[[ INFORMATION, beginning ]]

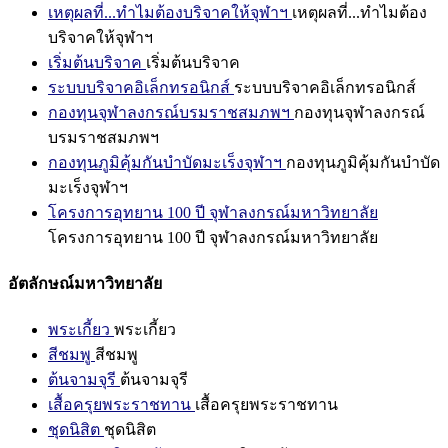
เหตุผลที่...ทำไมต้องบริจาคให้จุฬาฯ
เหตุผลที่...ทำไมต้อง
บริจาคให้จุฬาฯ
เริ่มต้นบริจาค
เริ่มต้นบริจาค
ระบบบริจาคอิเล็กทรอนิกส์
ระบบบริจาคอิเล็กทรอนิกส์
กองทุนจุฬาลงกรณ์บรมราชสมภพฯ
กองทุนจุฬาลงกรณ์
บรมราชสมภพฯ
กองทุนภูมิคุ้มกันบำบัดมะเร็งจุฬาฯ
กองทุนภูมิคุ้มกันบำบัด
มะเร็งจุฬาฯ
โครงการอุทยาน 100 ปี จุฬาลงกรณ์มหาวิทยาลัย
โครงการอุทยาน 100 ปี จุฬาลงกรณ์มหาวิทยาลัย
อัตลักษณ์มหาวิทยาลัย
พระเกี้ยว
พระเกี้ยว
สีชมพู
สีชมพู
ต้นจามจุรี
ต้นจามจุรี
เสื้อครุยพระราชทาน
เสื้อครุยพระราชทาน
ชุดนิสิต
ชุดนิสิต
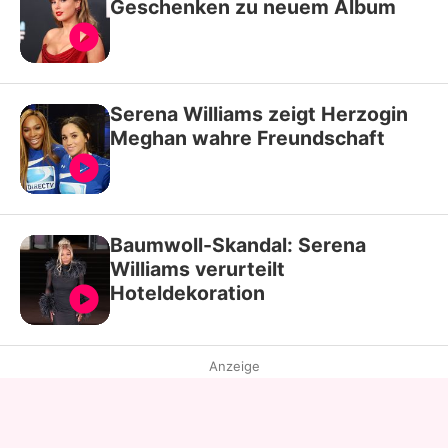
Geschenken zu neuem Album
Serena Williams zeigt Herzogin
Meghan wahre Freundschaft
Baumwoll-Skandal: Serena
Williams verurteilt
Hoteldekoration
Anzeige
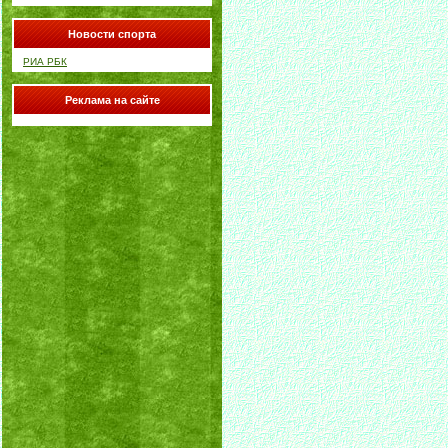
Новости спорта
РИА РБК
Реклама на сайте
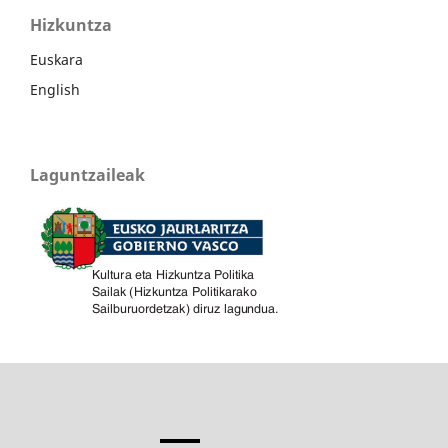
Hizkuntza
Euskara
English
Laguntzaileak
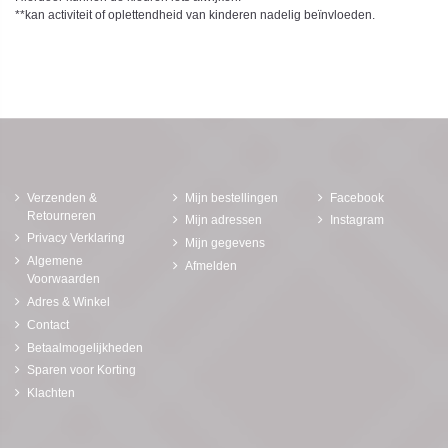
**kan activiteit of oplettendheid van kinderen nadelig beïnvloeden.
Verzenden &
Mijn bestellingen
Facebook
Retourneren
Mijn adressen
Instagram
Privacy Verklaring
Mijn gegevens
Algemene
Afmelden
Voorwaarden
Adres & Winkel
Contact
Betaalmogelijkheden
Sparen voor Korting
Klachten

[[ INFORMATION, end ]]

YOUR GOAL:
Number of lines above containing the word "ฬาลงกรณ": state it and add nothing else.

EXERCISE ANSWER:
4